**Passage provided:**
⟨
Personal information
- Born: 13 March 2006 (age 20) Goa, India

Chess career
- Country: India
- Title: Grandmaster (2021)
- FIDE rating: 2616 (July 2026)
- Peak rating: 2643 (March 2025)
- Peak ranking: No. 85 (April 2025)

= Leon Luke Mendonca =

Indian chess grandmaster (born 2006)

Leon Luke Mendonca (born 13 March 2006) is an Indian chess grandmaster. He is the sixty-seventh Indian to qualify for the title of Grandmaster, which FIDE awarded him in January 2021.

==Chess career==
Mendonca became an International Master (IM) in 2019 at the age of 12 years, 11 months and 3 days. He was stranded in Eastern Europe due to COVID lockdowns in March 2020. He attained his first Grandmaster norm at the Rigochess Grandmaster tournament in Hungary in October 2020. Within a span of 21 days, he won another Grandmaster tournament at Budapest earning him the second Grandmaster norm. Mendonca achieved his third and final norm in December 2020 by finishing second at the Vergani Cup in Bassano del Grappa, Italy. He became the second grandmaster from the state of Goa after Anurag Mhamal achieving the feat at 14 years, 9 months and 17 days. He was officially awarded the title of grandmaster (GM) in January 2021.

In January 2024, Mendonca won the Challengers' section of the Tata Steel Chess Tournament, qualifying him for the Masters section in 2025.
⟩
**Extracted records:**
⟨
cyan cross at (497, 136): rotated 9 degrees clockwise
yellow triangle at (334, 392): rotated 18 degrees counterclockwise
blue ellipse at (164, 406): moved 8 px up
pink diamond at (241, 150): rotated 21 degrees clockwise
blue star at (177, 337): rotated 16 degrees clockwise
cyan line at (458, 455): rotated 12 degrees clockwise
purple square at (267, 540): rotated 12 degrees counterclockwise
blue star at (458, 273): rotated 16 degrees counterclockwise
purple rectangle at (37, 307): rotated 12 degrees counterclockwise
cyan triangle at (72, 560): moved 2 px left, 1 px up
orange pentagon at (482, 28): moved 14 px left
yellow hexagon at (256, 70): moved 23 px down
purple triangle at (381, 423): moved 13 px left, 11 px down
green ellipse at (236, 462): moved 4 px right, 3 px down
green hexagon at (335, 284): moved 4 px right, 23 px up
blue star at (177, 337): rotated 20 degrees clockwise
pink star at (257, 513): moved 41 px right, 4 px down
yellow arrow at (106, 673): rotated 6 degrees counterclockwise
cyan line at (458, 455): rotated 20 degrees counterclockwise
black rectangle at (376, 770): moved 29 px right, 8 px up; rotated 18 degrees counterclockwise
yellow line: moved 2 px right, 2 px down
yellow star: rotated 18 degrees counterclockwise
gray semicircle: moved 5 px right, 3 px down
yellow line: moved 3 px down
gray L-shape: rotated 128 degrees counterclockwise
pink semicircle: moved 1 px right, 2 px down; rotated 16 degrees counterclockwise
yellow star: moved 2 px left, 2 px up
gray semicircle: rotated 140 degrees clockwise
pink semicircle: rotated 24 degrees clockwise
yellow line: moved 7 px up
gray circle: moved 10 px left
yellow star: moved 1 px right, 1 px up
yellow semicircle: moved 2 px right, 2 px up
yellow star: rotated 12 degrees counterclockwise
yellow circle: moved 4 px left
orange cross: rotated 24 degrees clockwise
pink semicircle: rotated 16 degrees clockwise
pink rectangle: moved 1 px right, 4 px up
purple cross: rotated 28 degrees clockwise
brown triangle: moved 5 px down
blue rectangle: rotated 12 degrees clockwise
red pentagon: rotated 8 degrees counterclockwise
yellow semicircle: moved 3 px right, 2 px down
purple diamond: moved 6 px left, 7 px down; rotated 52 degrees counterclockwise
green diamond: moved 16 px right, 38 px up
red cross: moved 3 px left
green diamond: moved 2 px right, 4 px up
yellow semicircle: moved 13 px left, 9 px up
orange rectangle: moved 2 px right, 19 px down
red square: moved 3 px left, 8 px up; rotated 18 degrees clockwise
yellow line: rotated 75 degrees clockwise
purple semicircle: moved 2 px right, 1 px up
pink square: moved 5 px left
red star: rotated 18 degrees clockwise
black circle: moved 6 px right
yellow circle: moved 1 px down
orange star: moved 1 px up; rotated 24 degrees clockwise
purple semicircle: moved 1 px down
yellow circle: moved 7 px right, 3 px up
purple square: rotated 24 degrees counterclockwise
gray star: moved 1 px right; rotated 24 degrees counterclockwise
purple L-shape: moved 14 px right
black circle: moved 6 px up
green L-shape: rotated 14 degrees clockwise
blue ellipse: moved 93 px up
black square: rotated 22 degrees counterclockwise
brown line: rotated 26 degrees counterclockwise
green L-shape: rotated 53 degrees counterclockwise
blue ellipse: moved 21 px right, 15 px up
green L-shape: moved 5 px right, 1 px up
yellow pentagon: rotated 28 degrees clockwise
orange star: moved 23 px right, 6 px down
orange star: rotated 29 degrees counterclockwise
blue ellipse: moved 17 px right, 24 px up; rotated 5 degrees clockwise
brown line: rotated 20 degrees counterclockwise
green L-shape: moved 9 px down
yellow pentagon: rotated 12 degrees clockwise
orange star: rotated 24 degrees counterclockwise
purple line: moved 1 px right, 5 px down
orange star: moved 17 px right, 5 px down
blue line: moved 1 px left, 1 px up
⟩
**Required actions:**
- a) In the text about Leon Luke Mendonca, at which event did he earn his third and final Grandmaster norm?
- b) Reproduce word for word everything in the Mendonca text from "- FIDE rating: 2616" down to "him in January 2021.".

**Solutions in order:**
- a) The Vergani Cup in Bassano del Grappa, Italy, in December 2020.

- b)
- FIDE rating: 2616 (July 2026)
- Peak rating: 2643 (March 2025)
- Peak ranking: No. 85 (April 2025)

= Leon Luke Mendonca =

Indian chess grandmaster (born 2006)

Leon Luke Mendonca (born 13 March 2006) is an Indian chess grandmaster. He is the sixty-seventh Indian to qualify for the title of Grandmaster, which FIDE awarded him in January 2021.